[Task goal]
Search the records for the word "shoulder" and pick out every line that has it.

[Records provided]
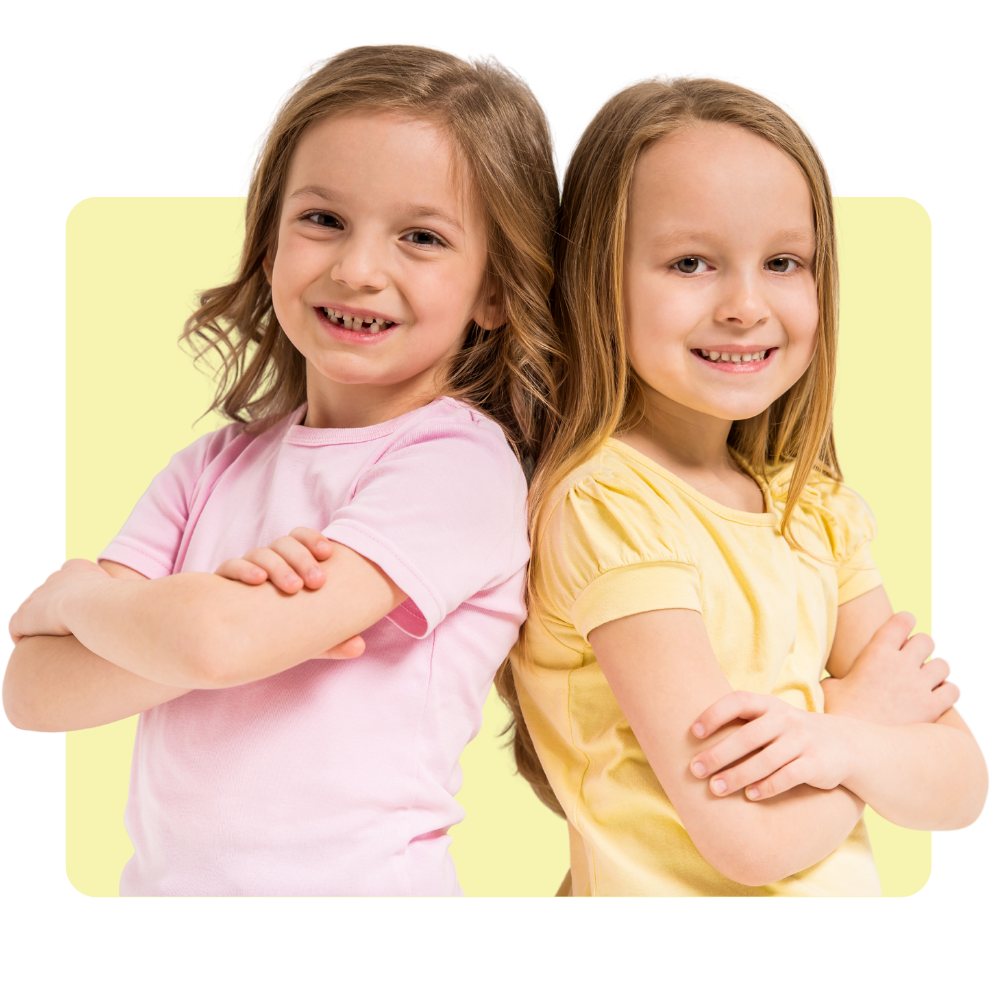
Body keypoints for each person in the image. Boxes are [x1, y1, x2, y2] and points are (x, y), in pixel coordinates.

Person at [3, 43, 561, 897]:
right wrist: (201, 626)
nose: (358, 269)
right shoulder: (212, 465)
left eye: (421, 236)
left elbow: (217, 640)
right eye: (323, 220)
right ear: (268, 246)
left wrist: (81, 597)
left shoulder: (456, 466)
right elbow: (36, 692)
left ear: (494, 291)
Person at [494, 71, 990, 897]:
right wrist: (860, 718)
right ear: (594, 276)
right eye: (691, 262)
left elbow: (964, 785)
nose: (746, 305)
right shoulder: (605, 507)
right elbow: (752, 843)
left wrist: (840, 741)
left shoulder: (811, 507)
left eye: (784, 262)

[Solution to the exercise]
right shoulder: (212, 465)
left shoulder: (456, 466)
right shoulder: (605, 507)
left shoulder: (811, 507)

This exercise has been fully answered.